I am indebted to Christopher M. Quigley my good friend and colleague for this excellent article:
One cannot understand what is going on in Europe today without comprehending what the Marshall Plan was. Her are some salient excerpts from Greg Behrman’s excellent book published in 2008.
Excerpts:
“The Marshall Plan”
Greg Behrman
On Saturday, July 12 1947, at 11 A.M. the Paris Conference was called to order. Of the twenty-two countries that had been invited to attend, eight had declined (communist sphere countries) and fourteen had accepted: Austria, Belgium, Denmark, Greece, Iceland, Ireland, Luxembourg, the Netherlands, Norway, Portugal, Sweden, Switzerland and Turkey (along with the main operating forces Great Britain and France. At this time Germany was an occupied nation).
In the course of the three-hour meeting, Clayton (American State Department) laid out the terms, in unalloyed form, he felt essential in getting the conference back on track. The preliminary estimate of $28 billion would be viewed as “much too large” in the United States. The Plan’s prospects would be “enhanced,” Clayton said, if Europe adhered to seven guidelines. Clayton described them “essentials.” First, Europe should achieve economic independence, or self-sustainability, within four years. Second, aid requirements should taper each successive year. Third, Europe should emphasize production, especially coal and food. Fourth, in a thinly veiled allusion to the restoration of German production, Clayton said that long-run plans should not interfere with the near-term reactivation of existing production facilities. Fifth, the Europeans should work towards financial and monetary stabilization. The sixth point pressed the Europeans to liberalize trade. It was clear that a customs union and any institutional arrangements facilitating integration were desirable. But, meeting Lovett’s concern, this point wasn’t an “essential.” And finally, as Clayton had been saying for weeks, the Europeans should form an ongoing multilateral organization to promote cooperation. ( CQ’s note: this was clearly the gestation plan for the formation of the EEC/EU. )As the testimony (before Congress continued) , The Plan’s backers stressed another key objective. For aid to be effective, Europe would have to emerge from “the old atomized European economy into a coordinated, efficient, self-sustaining production and trading economy.” In short, Congress wanted Western European to integrate. (CQ’s Note: in other words America refused to deal with European nations individually and refused to accept their individual sovereignty; thus that wanted to deal with Europe as a federal whole).

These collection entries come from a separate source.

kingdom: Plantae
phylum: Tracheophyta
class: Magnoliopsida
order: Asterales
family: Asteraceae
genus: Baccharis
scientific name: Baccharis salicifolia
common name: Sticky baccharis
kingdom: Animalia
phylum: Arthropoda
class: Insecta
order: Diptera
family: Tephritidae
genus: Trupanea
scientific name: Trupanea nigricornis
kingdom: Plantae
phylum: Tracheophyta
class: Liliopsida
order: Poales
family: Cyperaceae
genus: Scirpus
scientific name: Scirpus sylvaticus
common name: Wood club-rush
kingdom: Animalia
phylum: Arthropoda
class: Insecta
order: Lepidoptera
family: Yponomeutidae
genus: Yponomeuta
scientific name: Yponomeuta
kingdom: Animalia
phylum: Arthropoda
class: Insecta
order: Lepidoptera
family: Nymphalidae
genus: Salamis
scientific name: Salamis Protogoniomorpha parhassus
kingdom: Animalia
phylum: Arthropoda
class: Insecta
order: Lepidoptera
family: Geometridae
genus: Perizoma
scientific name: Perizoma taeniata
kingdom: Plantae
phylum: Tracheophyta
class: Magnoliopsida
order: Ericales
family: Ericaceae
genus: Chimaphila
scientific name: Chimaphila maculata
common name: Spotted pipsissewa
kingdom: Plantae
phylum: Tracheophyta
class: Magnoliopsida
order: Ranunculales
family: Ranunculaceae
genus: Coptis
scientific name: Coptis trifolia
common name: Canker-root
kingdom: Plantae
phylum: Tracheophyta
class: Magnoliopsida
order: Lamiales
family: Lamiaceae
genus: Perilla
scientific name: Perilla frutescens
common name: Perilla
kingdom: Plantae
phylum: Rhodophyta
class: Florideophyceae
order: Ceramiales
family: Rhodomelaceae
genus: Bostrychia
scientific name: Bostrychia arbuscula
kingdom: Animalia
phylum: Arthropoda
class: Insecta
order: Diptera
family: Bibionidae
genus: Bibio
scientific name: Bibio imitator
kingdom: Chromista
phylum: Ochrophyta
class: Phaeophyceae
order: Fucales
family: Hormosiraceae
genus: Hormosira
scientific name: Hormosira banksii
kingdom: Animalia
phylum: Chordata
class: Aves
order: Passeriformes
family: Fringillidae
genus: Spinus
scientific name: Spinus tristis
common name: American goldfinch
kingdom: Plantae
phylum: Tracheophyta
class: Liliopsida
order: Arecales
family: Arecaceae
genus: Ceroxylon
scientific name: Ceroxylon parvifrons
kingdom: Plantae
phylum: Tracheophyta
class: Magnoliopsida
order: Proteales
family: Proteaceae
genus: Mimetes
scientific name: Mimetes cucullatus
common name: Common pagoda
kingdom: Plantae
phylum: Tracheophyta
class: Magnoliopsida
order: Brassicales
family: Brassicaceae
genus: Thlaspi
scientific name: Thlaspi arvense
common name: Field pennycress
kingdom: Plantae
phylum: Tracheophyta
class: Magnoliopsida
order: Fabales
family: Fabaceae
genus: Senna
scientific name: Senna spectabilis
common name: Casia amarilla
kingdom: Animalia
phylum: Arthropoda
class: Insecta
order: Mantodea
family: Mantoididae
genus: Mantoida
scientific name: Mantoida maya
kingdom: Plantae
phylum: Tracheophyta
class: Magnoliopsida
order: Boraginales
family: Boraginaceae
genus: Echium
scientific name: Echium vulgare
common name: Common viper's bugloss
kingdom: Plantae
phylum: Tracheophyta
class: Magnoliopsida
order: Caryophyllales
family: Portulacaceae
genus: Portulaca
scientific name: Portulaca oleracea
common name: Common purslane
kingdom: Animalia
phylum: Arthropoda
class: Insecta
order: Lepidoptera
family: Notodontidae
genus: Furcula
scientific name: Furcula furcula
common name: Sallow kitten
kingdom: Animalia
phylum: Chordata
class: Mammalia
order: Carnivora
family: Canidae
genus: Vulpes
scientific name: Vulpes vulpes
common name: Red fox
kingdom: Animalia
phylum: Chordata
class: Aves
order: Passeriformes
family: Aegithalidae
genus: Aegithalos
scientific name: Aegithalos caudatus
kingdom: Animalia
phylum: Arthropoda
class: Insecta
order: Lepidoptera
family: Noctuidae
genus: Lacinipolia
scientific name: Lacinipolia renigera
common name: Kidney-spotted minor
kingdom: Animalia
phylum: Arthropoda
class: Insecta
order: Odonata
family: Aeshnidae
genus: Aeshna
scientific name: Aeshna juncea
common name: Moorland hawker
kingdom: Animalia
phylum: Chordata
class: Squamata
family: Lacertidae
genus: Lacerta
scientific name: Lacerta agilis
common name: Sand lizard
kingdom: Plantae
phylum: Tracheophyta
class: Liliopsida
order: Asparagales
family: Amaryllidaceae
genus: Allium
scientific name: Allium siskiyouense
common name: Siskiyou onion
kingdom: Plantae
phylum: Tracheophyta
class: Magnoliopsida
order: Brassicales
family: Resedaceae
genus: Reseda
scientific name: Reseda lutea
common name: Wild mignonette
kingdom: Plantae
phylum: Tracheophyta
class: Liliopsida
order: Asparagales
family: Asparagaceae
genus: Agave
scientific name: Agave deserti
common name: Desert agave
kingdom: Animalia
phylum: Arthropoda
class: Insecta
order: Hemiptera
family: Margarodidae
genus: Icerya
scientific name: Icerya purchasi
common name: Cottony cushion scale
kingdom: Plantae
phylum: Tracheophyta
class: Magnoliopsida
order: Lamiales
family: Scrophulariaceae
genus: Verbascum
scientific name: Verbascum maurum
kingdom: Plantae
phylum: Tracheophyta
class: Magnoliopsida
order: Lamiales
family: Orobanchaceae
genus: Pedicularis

The model of state sovereignty had led France and Germany down the path of a century of interstate rivalry….. Inside his thatched-roof cottage in Houjarray, Monnet, along with three trusted technical experts, drafted the first version of the French declaration (for the institute to merge European coal and steel interests) on Sunday, April 16. The draft called for the member countries to pool their coal and steel, to ensure that both were sold on identical terms, to equalize competitive conditions and to design a supranational institutional framework to govern the enterprise. … The proposal had an essential political objective: to make a breach in the national sovereignty which will be narrow enough to secure consent.
Bevin (the British Prime minister, who had not been consulted by Monnet) spoke with great force, out-raged that the Americans, French and Germans had failed to inform him or consider the British in the wake of such a seismic development. (CQ’s note: England had been doubled crossed by America, first by keeping it in the dark regarding the fledgling common market in coal and steel and second in supporting a German fast-track redevelopment).
In 1947 the political climate changed (with the Korean War). … since Marshall’s last confirmation hearings. In the wake of Mao’s victory, Republicans had begun to point back to Marshall’s doomed 1946 presidential mission to mediate the Chinese civil war. They criticized Marshall for not doing enough to support Chiang (CQ’s note: thus creating the modern communist Chinese state). They attacked the State Department that he had run for two years. They attacked the Marshall Plan: “a waste and misallocation of resources, and a boon for European Socialists.”
Richard Bissell’s indispensible contribution as the technical and policy genius behind the Marshall Plan
has been less noted. The most notable of these was counter-party funds. ….. he viewed aid as a component of, and lever for, larger policies and reforms. Bissell’s thinking helped drive ECA (European Cooperation Administration) to promote fiscal and monetary stability and productivity; currency devaluation and a European Payments Union; far-reaching structural economic reform – nothing short of Western European economic integration.
On the twentieth anniversary of the Marshall Plan, the Belgian ambassador to the OECD (the Organization of Economic Co-operation and Development, an off-shoot from the Marshall Plan)
Roger Ockrent, said that “the Marshall Plan did not only save us from evil, but laid the cornerstone upon which has been built the whole apparatus of modern international economic co-operation.” ” I am convinced,” he said, “that the refusal of the United States government to deal bilaterally with each European country was the decisive fact that translated the Marshall idea into facts by forcing the national interests to merge in a wider common interest.”
(C) Christopher M. Quigley 1st. November 2012.